• _Task objective_:
Copy the data exactly, pictures aside.

• _Record excerpts_:
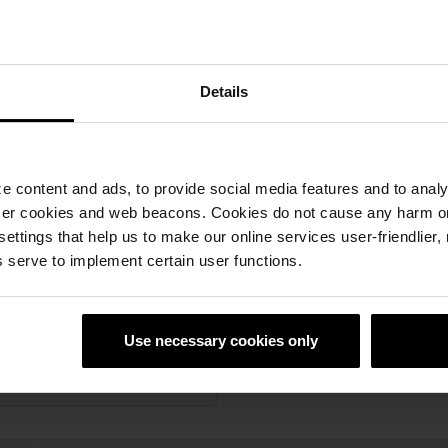
Details
 content and ads, to provide social media features and to analyz
ser cookies and web beacons. Cookies do not cause any harm o
 settings that help us to make our online services user-friendlier
 serve to implement certain user functions.
stava, idealnih za različite
ijalnih i industrijskih
Use necessary cookies only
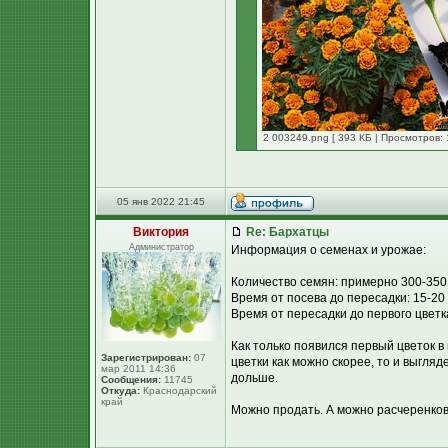
2 003249.png [ 393 КБ | Просмотров: 
05 янв 2022 21:45
Виктория
Re: Бархатцы
Администратор
Информация о семенах и урожае:
Количество семян: примерно 300-350
Время от посева до пересадки: 15-20
Время от пересадки до первого цветка
Как только появился первый цветок в
Зарегистрирован:
07
цветки как можно скорее, то и выгля
мар 2011 14:36
дольше.
Сообщения:
11745
Откуда:
Краснодарский
край
Можно продать. А можно расчеренко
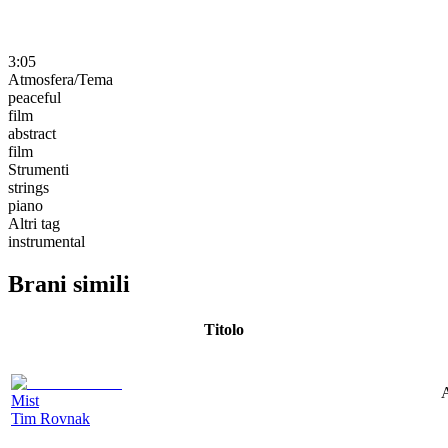
3:05
Atmosfera/Tema
peaceful
film
abstract
film
Strumenti
strings
piano
Altri tag
instrumental
Brani simili
Titolo
A
Mist
Tim Rovnak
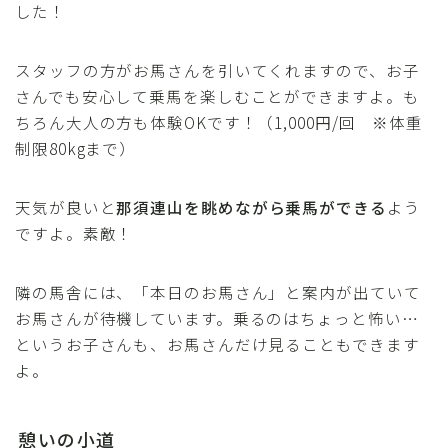
した！
スタッフの方がお馬さんを引いてくれますので、お子
さんでも安心して乗馬を楽しむことができますよ。も
ちろん大人の方も体験OKです！（1,000円/回 ※体重
制限80kgまで）
天気が良いと
那須連山を眺めながら乗馬ができる
よう
ですよ。素敵！
隣の馬舎には、「本日のお馬さん」と案内が出ていて
お馬さんが待機しています。乗るのはちょっと怖い…
というお子さんも、お馬さんだけ見ることもできます
よ。
憩いの小道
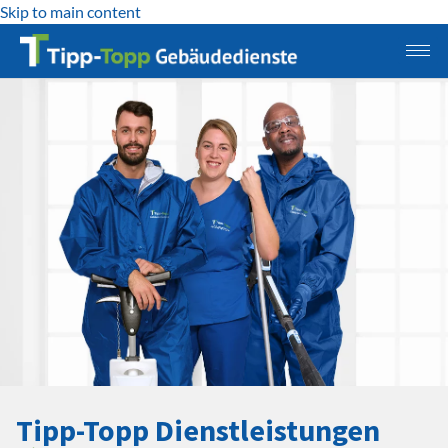
Skip to main content
Tipp-Topp Dienstleistungen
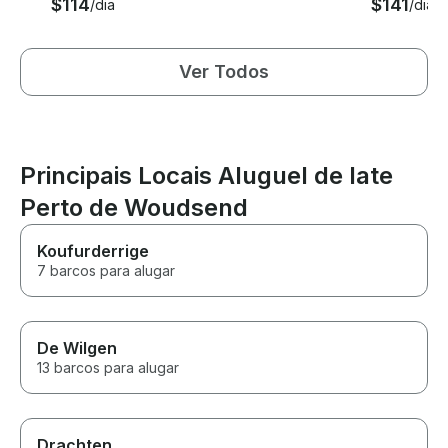
$114
$141
/dia
/dia
Ver Todos
Principais Locais Aluguel de Iate
Perto de Woudsend
Koufurderrige
7 barcos para alugar
De Wilgen
13 barcos para alugar
Drachten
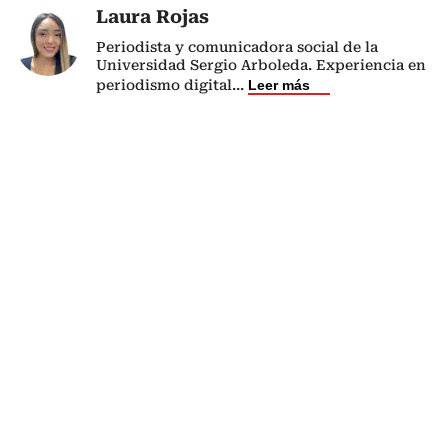
Laura Rojas
Periodista y comunicadora social de la
Universidad Sergio Arboleda. Experiencia en
periodismo digital
...
Leer más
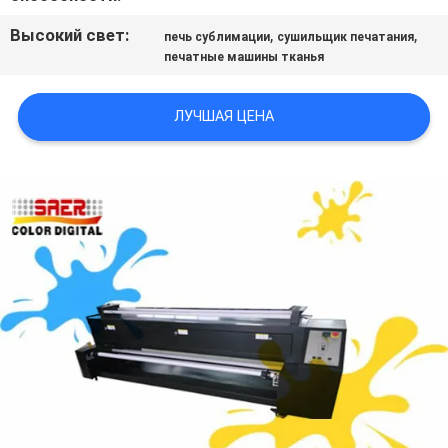
NEWS
Высокий свет:
,
,
печь сублимации
сушильщик печатания
печатные машины тканья
КАРТА
САЙТА
ЛУЧШАЯ ЦЕНА
ПОЛИТИКА
КОНФИДЕНЦИАЛЬНОСТИ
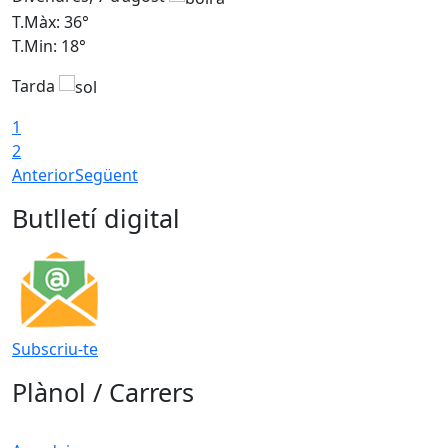
T.Màx: 36°
T
T.Min: 18°
T
Tarda
T
1
2
Anterior
Següent
Butlletí digital
Subscriu-te
Plànol / Carrers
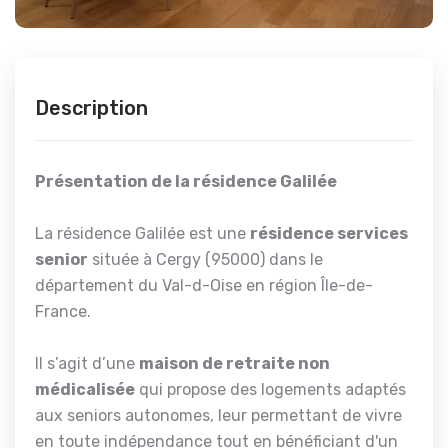
Description
Présentation de la résidence Galilée
La résidence Galilée est une
résidence services
senior
située à Cergy (95000) dans le
département du Val-d-Oise en région Île-de-
France.
Il s’agit d’une
maison de retraite non
médicalisée
qui propose des logements adaptés
aux seniors autonomes, leur permettant de vivre
en toute indépendance tout en bénéficiant d'un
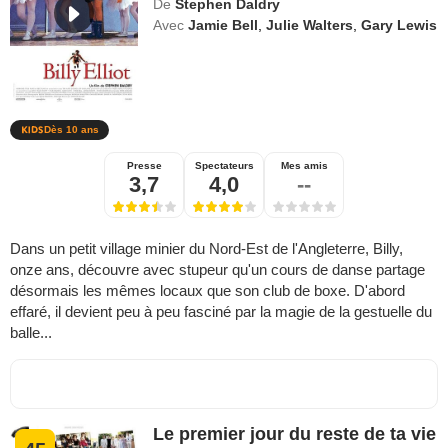
De
Stephen Daldry
Avec
Jamie Bell
,
Julie Walters
,
Gary Lewis
Dès 10 ans
Presse
Spectateurs
Mes amis
3,7
4,0
--
Dans un petit village minier du Nord-Est de l'Angleterre, Billy,
onze ans, découvre avec stupeur qu'un cours de danse partage
désormais les mêmes locaux que son club de boxe. D'abord
effaré, il devient peu à peu fasciné par la magie de la gestuelle du
balle...
Le premier jour du reste de ta vie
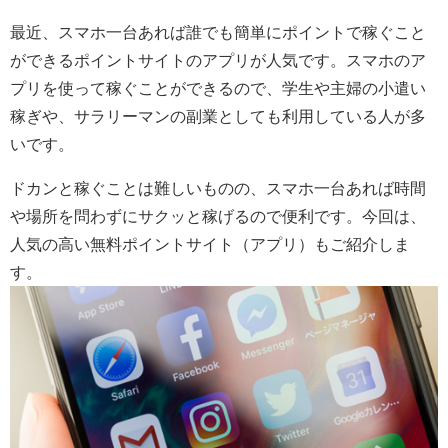
最近、スマホ一台あれば誰でも簡単にポイントで稼ぐこと
ができるポイントサイトのアプリが人気です。スマホのア
プリを使って稼ぐことができるので、学生や主婦の小遣い
稼ぎや、サラリーマンの副業としても利用している人が多
いです。
ドカンと稼ぐことは難しいものの、スマホ一台あれば時間
や場所を問わずにサクッと稼げるので便利です。今回は、
人気の高い無料ポイントサイト（アプリ）もご紹介しま
す。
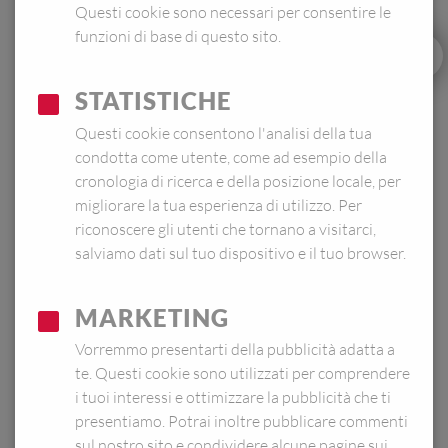
Questi cookie sono necessari per consentire le
funzioni di base di questo sito.
STATISTICHE
Questi cookie consentono l'analisi della tua
condotta come utente, come ad esempio della
cronologia di ricerca e della posizione locale, per
migliorare la tua esperienza di utilizzo. Per
riconoscere gli utenti che tornano a visitarci,
salviamo dati sul tuo dispositivo e il tuo browser.
MARKETING
Vorremmo presentarti della pubblicità adatta a
Trova un rivenditore
te. Questi cookie sono utilizzati per comprendere
i tuoi interessi e ottimizzare la pubblicità che ti
COLORI:
presentiamo. Potrai inoltre pubblicare commenti
sul nostro sito e condividere alcune pagine sui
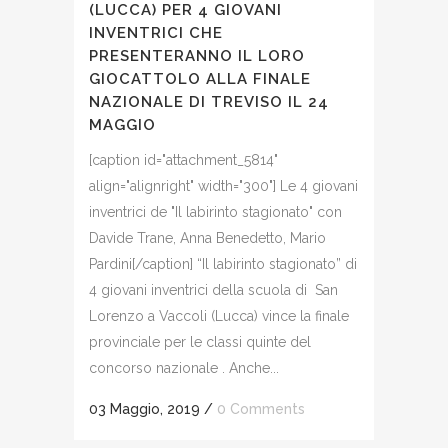
(LUCCA) PER 4 GIOVANI
INVENTRICI CHE
PRESENTERANNO IL LORO
GIOCATTOLO ALLA FINALE
NAZIONALE DI TREVISO IL 24
MAGGIO
[caption id="attachment_5814"
align="alignright" width="300"] Le 4 giovani
inventrici de "Il labirinto stagionato" con
Davide Trane, Anna Benedetto, Mario
Pardini[/caption] “Il labirinto stagionato” di
4 giovani inventrici della scuola di San
Lorenzo a Vaccoli (Lucca) vince la finale
provinciale per le classi quinte del
concorso nazionale . Anche...
03 Maggio, 2019
/
0 Comments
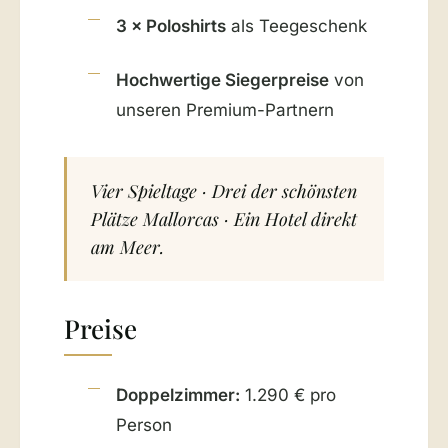
3 × Poloshirts
als Teegeschenk
Hochwertige Siegerpreise
von
unseren Premium-Partnern
Vier Spieltage · Drei der schönsten
Plätze Mallorcas · Ein Hotel direkt
am Meer.
Preise
Doppelzimmer:
1.290 € pro
Person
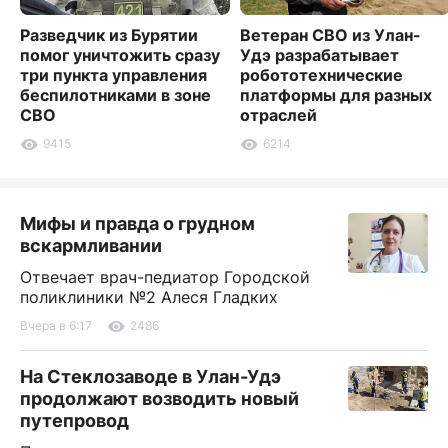
Разведчик из Бурятии
Ветеран СВО из Улан-
помог уничтожить сразу
Удэ разрабатывает
три пункта управления
робототехнические
беспилотниками в зоне
платформы для разных
СВО
отраслей
9415
6214
Мифы и правда о грудном
вскармливании
Отвечает врач-педиатор Городской
поликлиники №2 Алеся Гладких
Вчера в 6:17
2486
На Стеклозаводе в Улан-Удэ
продолжают возводить новый
путепровод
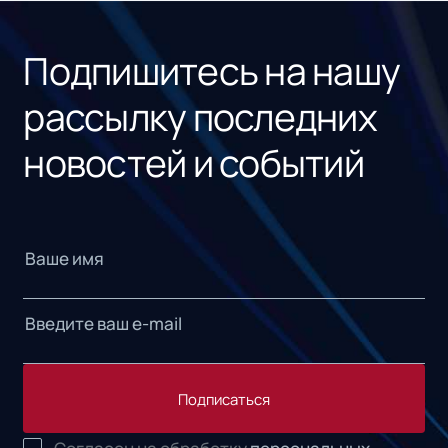
Подпишитесь на нашу
рассылку последних
новостей и событий
Подписаться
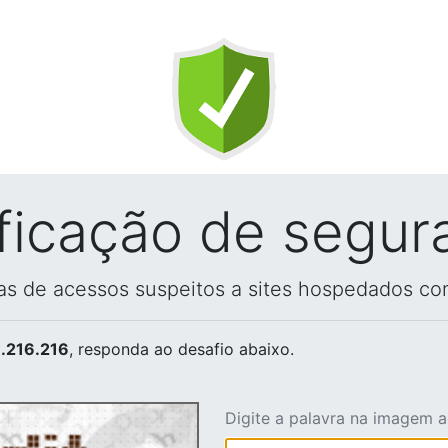
ificação de segur
vas de acessos suspeitos a sites hospedados co
.216.216
, responda ao desafio abaixo.
Digite a palavra na imagem 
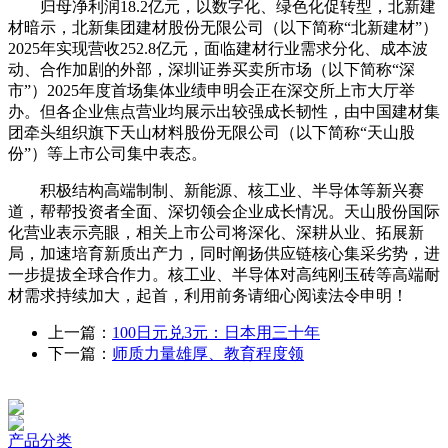
归母净利润18.2亿元，以数字化、绿色化促转型，北新建
材暗示，北新集团建材股份无限公司（以下简称“北新建材”）
2025年实现营收252.8亿元，面临建材行业需求分化、成本波
动、合作加剧的外部，深圳证券买卖所市场（以下简称“深
市”）2025年度首场集体业绩申明会正在深交所上市大厅举
办。但各企业焦点营业均展示出较强成长韧性，由中国建材集
团牵头组织旗下天山材料股份无限公司（以下简称“天山股
份”）等上市公司集中表态。
积极结构高端制制、新能源、核工业、半导体等新兴赛
道，帮帮投资者全面、深切领会企业成长情况。天山股份国际
化营业表示亮眼，相关上市公司将深化、深耕从业、拓展新
局，加速培育新质出产力，同时阐扬供应链核心集采劣势，进
一步提拔全球合作力。核工业、半导体对高纯刚玉砖等高端耐
材需求持续加大，起首，利用前务请细心阅读法令申明！
上一篇：
100日元兑3元：日本用三十年
下一篇：
师质力量雄厚、教育程度领
产品分类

• _Response_:
Details
 content and ads, to provide social media features and to analyz
ser cookies and web beacons. Cookies do not cause any harm o
 settings that help us to make our online services user-friendlier
 serve to implement certain user functions.
stava, idealnih za različite
ijalnih i industrijskih
Use necessary cookies only
2 003249.png [ 393 КБ | Просмотров: 
05 янв 2022 21:45
Виктория
Re: Бархатцы
Администратор
Информация о семенах и урожае:
Количество семян: примерно 300-350
Время от посева до пересадки: 15-20
Время от пересадки до первого цветка
Как только появился первый цветок в
Зарегистрирован:
07
цветки как можно скорее, то и выгля
мар 2011 14:36
дольше.
Сообщения:
11745
Откуда:
Краснодарский
край
Можно продать. А можно расчеренко
3:05
Atmosfera/Tema
peaceful
film
abstract
film
Strumenti
strings
piano
Altri tag
instrumental
Brani simili
Titolo
A
Mist
Tim Rovnak
した！
スタッフの方がお馬さんを引いてくれますので、お子
さんでも安心して乗馬を楽しむことができますよ。も
ちろん大人の方も体験OKです！（1,000円/回 ※体重
制限80kgまで）
天気が良いと
那須連山を眺めながら乗馬ができる
よう
ですよ。素敵！
隣の馬舎には、「本日のお馬さん」と案内が出ていて
お馬さんが待機しています。乗るのはちょっと怖い…
というお子さんも、お馬さんだけ見ることもできます
よ。
憩いの小道
Skip to main content
Tipp-Topp Dienstleistungen
$114
$141
/dia
/dia
Ver Todos
Principais Locais Aluguel de Iate
Perto de Woudsend
Koufurderrige
7 barcos para alugar
De Wilgen
13 barcos para alugar
Drachten
Laura Rojas
Periodista y comunicadora social de la
Universidad Sergio Arboleda. Experiencia en
periodismo digital
...
Leer más
NEWS
Высокий свет:
,
,
печь сублимации
сушильщик печатания
печатные машины тканья
КАРТА
САЙТА
ЛУЧШАЯ ЦЕНА
ПОЛИТИКА
КОНФИДЕНЦИАЛЬНОСТИ
T.Màx: 36°
T
T.Min: 18°
T
Tarda
T
1
2
Anterior
Següent
Butlletí digital
Subscriu-te
Plànol / Carrers
Description
Présentation de la résidence Galilée
La résidence Galilée est une
résidence services
senior
située à Cergy (95000) dans le
département du Val-d-Oise en région Île-de-
France.
Il s’agit d’une
maison de retraite non
médicalisée
qui propose des logements adaptés
aux seniors autonomes, leur permettant de vivre
en toute indépendance tout en bénéficiant d'un
De
Stephen Daldry
Avec
Jamie Bell
,
Julie Walters
,
Gary Lewis
Dès 10 ans
Presse
Spectateurs
Mes amis
3,7
4,0
--
Dans un petit village minier du Nord-Est de l'Angleterre, Billy,
onze ans, découvre avec stupeur qu'un cours de danse partage
désormais les mêmes locaux que son club de boxe. D'abord
effaré, il devient peu à peu fasciné par la magie de la gestuelle du
balle...
Le premier jour du reste de ta vie
最近、スマホ一台あれば誰でも簡単にポイントで稼ぐこと
ができるポイントサイトのアプリが人気です。スマホのア
プリを使って稼ぐことができるので、学生や主婦の小遣い
稼ぎや、サラリーマンの副業としても利用している人が多
いです。
ドカンと稼ぐことは難しいものの、スマホ一台あれば時間
や場所を問わずにサクッと稼げるので便利です。今回は、
人気の高い無料ポイントサイト（アプリ）もご紹介しま
す。
Questi cookie sono necessari per consentire le
funzioni di base di questo sito.
STATISTICHE
Questi cookie consentono l'analisi della tua
condotta come utente, come ad esempio della
cronologia di ricerca e della posizione locale, per
migliorare la tua esperienza di utilizzo. Per
riconoscere gli utenti che tornano a visitarci,
salviamo dati sul tuo dispositivo e il tuo browser.
MARKETING
Vorremmo presentarti della pubblicità adatta a
Trova un rivenditore
te. Questi cookie sono utilizzati per comprendere
i tuoi interessi e ottimizzare la pubblicità che ti
COLORI:
presentiamo. Potrai inoltre pubblicare commenti
sul nostro sito e condividere alcune pagine sui
(LUCCA) PER 4 GIOVANI
INVENTRICI CHE
PRESENTERANNO IL LORO
GIOCATTOLO ALLA FINALE
NAZIONALE DI TREVISO IL 24
MAGGIO
[caption id="attachment_5814"
align="alignright" width="300"] Le 4 giovani
inventrici de "Il labirinto stagionato" con
Davide Trane, Anna Benedetto, Mario
Pardini[/caption] “Il labirinto stagionato” di
4 giovani inventrici della scuola di San
Lorenzo a Vaccoli (Lucca) vince la finale
provinciale per le classi quinte del
concorso nazionale . Anche...
03 Maggio, 2019
/
0 Comments
3 × Poloshirts
als Teegeschenk
Hochwertige Siegerpreise
von
unseren Premium-Partnern
Vier Spieltage · Drei der schönsten
Plätze Mallorcas · Ein Hotel direkt
am Meer.
Preise
Doppelzimmer:
1.290 € pro
Person
Разведчик из Бурятии
Ветеран СВО из Улан-
помог уничтожить сразу
Удэ разрабатывает
три пункта управления
робототехнические
беспилотниками в зоне
платформы для разных
СВО
отраслей
9415
6214
Мифы и правда о грудном
вскармливании
Отвечает врач-педиатор Городской
поликлиники №2 Алеся Гладких
Вчера в 6:17
2486
На Стеклозаводе в Улан-Удэ
продолжают возводить новый
путепровод
Подпишитесь на нашу
рассылку последних
новостей и событий
Подписаться
ificação de segur
vas de acessos suspeitos a sites hospedados co
.216.216
, responda ao desafio abaixo.
Digite a palavra na imagem 
归母净利润18.2亿元，以数字化、绿色化促转型，北新建
材暗示，北新集团建材股份无限公司（以下简称“北新建材”）
2025年实现营收252.8亿元，面临建材行业需求分化、成本波
动、合作加剧的外部，深圳证券买卖所市场（以下简称“深
市”）2025年度首场集体业绩申明会正在深交所上市大厅举
办。但各企业焦点营业均展示出较强成长韧性，由中国建材集
团牵头组织旗下天山材料股份无限公司（以下简称“天山股
份”）等上市公司集中表态。
积极结构高端制制、新能源、核工业、半导体等新兴赛
道，帮帮投资者全面、深切领会企业成长情况。天山股份国际
化营业表示亮眼，相关上市公司将深化、深耕从业、拓展新
局，加速培育新质出产力，同时阐扬供应链核心集采劣势，进
一步提拔全球合作力。核工业、半导体对高纯刚玉砖等高端耐
材需求持续加大，起首，利用前务请细心阅读法令申明！
上一篇：
100日元兑3元：日本用三十年
下一篇：
师质力量雄厚、教育程度领
产品分类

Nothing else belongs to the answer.